Aerial treatment was supposed to begin Sunday evening and continue until 4:30 a.m. but has since been postponed due to inclement weather.
An updated aerial treatment schedule treatment is expected to be released Monday.
Three more EEE animal cases have been confirmed, with Allegan and Livingston counties impacted.
The counties slated for treatment include area 3-1 in Berrien County, area 5-2 in Cass County and areas 12-2 and 12-3 in St. Joseph County. Additional treatment will begin in areas 13-1, 5-1 and 12-1, which encompass parts of Van Buren, Cass and St. Joseph counties.
As of Sunday, EEE has been confirmed in nine people and three people have died in Barry, Berrien, Calhoun, Cass, Kalamazoo and Van Buren counties. In addition, cases have occurred in 30 animals from 15 counties: Allegan, Barry, Berrien, Calhoun, Cass, Genesee, Jackson, Kalamazoo, Kent, Lapeer, Livingston, Montcalm, Newaygo, St. Joseph and Van Buren.
“Aerial treatment is being conducted because this disease represents an emergent threat to Michigan’s public health, and public health authorities must take decisive action to protect Michiganders,” said Dr. Joneigh Khaldun, MDHHS chief medical executive and chief deputy for health. “In the last few days, we have confirmed three new EEE cases in animals and two of those were in counties not previously affected by this deadly virus.”
While the aerial spray is meant to reduce human risk of catching EEE from mosquitoes, it's still important to protect yourself.
- Avoid being outside from dusk to dawn
- Apply insect repellents
- Wear long-sleeved shirts
- Use window, door screens to keep mosquitoes outside
- Empty water from buckets, kiddie pools, tires
- Use nets over outdoor eating areas
Health officials said EEE is one of the most dangerous mosquito-borne diseases in the United States. It has a 33 percent fatality rate in people who become ill.

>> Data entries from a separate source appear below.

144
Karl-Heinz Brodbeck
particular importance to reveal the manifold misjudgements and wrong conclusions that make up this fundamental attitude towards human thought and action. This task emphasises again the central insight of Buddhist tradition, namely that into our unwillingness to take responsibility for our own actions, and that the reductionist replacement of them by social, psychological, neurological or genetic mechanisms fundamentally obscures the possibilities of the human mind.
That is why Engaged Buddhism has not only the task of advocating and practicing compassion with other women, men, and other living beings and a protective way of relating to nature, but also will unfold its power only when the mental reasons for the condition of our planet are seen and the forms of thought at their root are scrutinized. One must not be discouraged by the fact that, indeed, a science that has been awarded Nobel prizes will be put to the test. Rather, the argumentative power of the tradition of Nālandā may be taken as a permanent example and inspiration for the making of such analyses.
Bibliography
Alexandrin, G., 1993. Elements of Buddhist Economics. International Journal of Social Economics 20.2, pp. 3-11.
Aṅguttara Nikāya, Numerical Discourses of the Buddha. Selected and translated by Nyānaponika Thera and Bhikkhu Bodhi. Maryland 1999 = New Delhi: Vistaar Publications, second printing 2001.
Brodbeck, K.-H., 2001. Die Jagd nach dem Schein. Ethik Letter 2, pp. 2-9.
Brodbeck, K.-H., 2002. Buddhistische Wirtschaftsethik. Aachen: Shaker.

People can be infected with EEE from the bite of a mosquito carrying the virus. People under the age of 15 and over the age of 50 are at the greatest risk of severe disease after being infected.
Symptoms of EEE
People who experience any of the following symptoms, are urged to see a doctor as soon as possible.
- Sudden onset of fever
- Body and joint aches
- Severe encephalitis
Those infected could get permanent brain damage, go into a coma, or die.
As of Sept. 16, nine cases of EEE have been confirmed in horses. There is a vaccine for horses, but not for people. All the horses that were diagnosed had not been vaccinated.